Nicolas Merle n’exclut pas de recourir aux subventions européennes, comme pour le canal Seine-Nord, et rappelle que les projets du Grand Paris n’avaient pas été remis en question, alors que le déficit était à l’époque de 1 point supérieur à celui d’aujourd’hui.

Nette amélioration dans les TER

« On s’est beaucoup fâché, mais la SNCF a réagi. » Vice-président des Hauts-de-France chargé des transports, Christophe Coulon se félicite de la normalisation du trafic des TER, sur lesquels les annulations et les retards ont été divisés par deux par rapport à 2022, année noire.

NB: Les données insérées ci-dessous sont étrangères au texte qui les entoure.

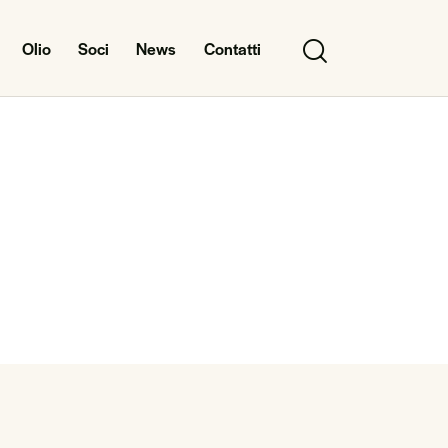
Olio
Soci
News
Contatti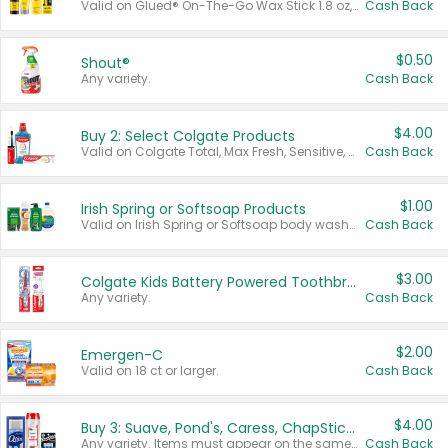
Valid on Glued® On-The-Go Wax Stick 1.8 oz, Blasting Freeze Spray® Extra Strong Rigid Hold for Spiked Styles 12 oz, Styling Spiking Glue Water-Resistant Bold Screaming Hold Spikes 6 oz, 2-in-1 Brow Gel & Edge Control Strong Hold Eyebrow & Hair Mascara 0.54 oz.
Cash Back
$0.50
Shout®
Any variety.
Cash Back
$4.00
Buy 2: Select Colgate Products
Valid on Colgate Total, Max Fresh, Sensitive, Optic White Advanced, Stain Fighter, Purple or Charcoal toothpastes 3 oz or larger, Colgate 360°, Total, Gum Health, Expert or Optic White toothbrushes , mouthwashes or mouth rinses 16 oz or larger. Excludes 3 pack toothpastes. Items must appear on the same receipt.
Cash Back
$1.00
Irish Spring or Softsoap Products
Valid on Irish Spring or Softsoap body washes 20 oz or larger, Irish Spring bar soap multi-packs 6 ct or larger, or Softsoap liquid hand soap refills 50 oz.
Cash Back
$3.00
Colgate Kids Battery Powered Toothbrushes
Any variety.
Cash Back
$2.00
Emergen-C
Valid on 18 ct or larger.
Cash Back
$4.00
Buy 3: Suave, Pond's, Caress, ChapStick, Q-Tip, St. Ives, or Noxzema Products
Any variety. Items must appear on the same receipt. One (1) multi-pack is considered one (1) item purchased.
Cash Back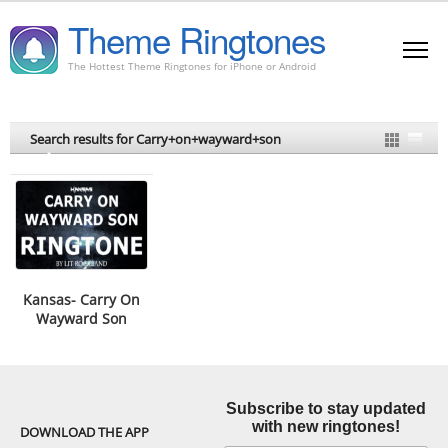
Theme Ringtones
The Hottest Theme Ringtones for iPhone or Android
Search results for Carry+on+wayward+son
Kansas- Carry On
Wayward Son
Ringtone
Subscribe to stay updated
with new ringtones!
DOWNLOAD THE APP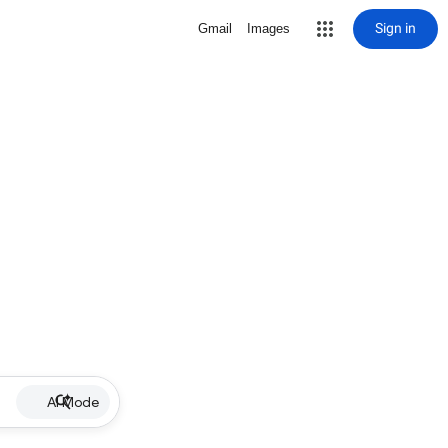
Sign in
Gmail
Images
AI Mode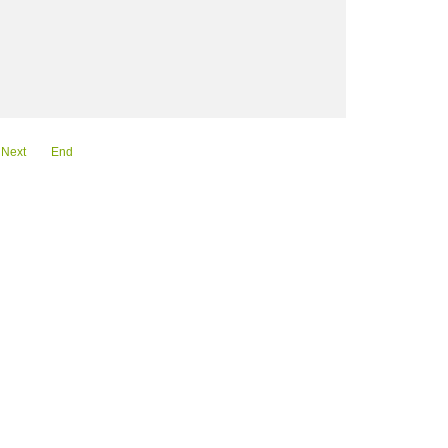
Next
End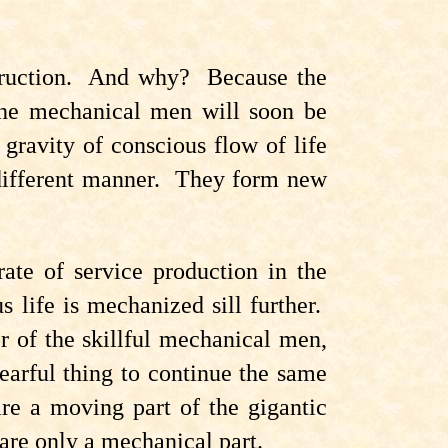
estruction. And why? Because the
t the mechanical men will soon be
 gravity of conscious flow of life
a different manner. They form new
ate of service production in the
 life is mechanized sill further.
r of the skillful mechanical men,
earful thing to continue the same
re a moving part of the gigantic
are only a mechanical part.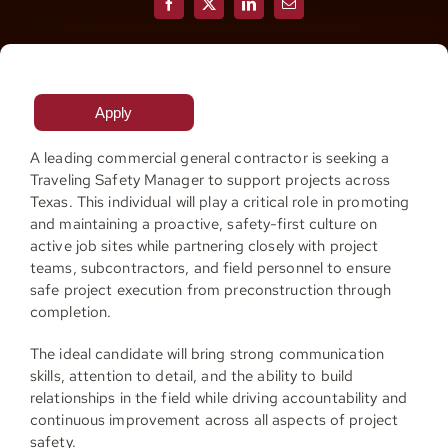
Resources
Apply
Contact
A leading commercial general contractor is seeking a
Traveling Safety Manager to support projects across
Join
Texas. This individual will play a critical role in promoting
and maintaining a proactive, safety-first culture on
active job sites while partnering closely with project
teams, subcontractors, and field personnel to ensure
safe project execution from preconstruction through
completion.
The ideal candidate will bring strong communication
skills, attention to detail, and the ability to build
relationships in the field while driving accountability and
continuous improvement across all aspects of project
safety.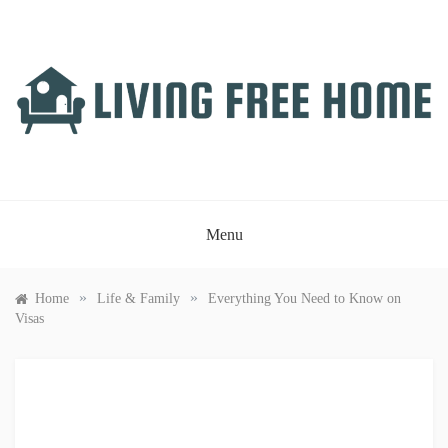
Skip
to
content
LIVING FREE HOME
Just another WordPress site
Menu
»
»
Home
Life & Family
Everything You Need to Know on
Visas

La région a reçu 19 trains de grande capacité (1 300 places), commandés en 2018, et en recevra 33 autres en 2025. Ils remplaceront les trains de Picardie qui remonteront dans le Nord et le Pas-de-Calais pourse substituer aux vieux trains de moindre capacité.

En revanche, ils ne suffiront pas à répondre à la hausse dela fréquentation des TER (195 000 voyageurs par jour), contraignant certains passagers à voyager debout, voire à rester à quai. Christophe Coulon observe donc de près la réservation obligatoire testée en Normandie et dans le Grand Est.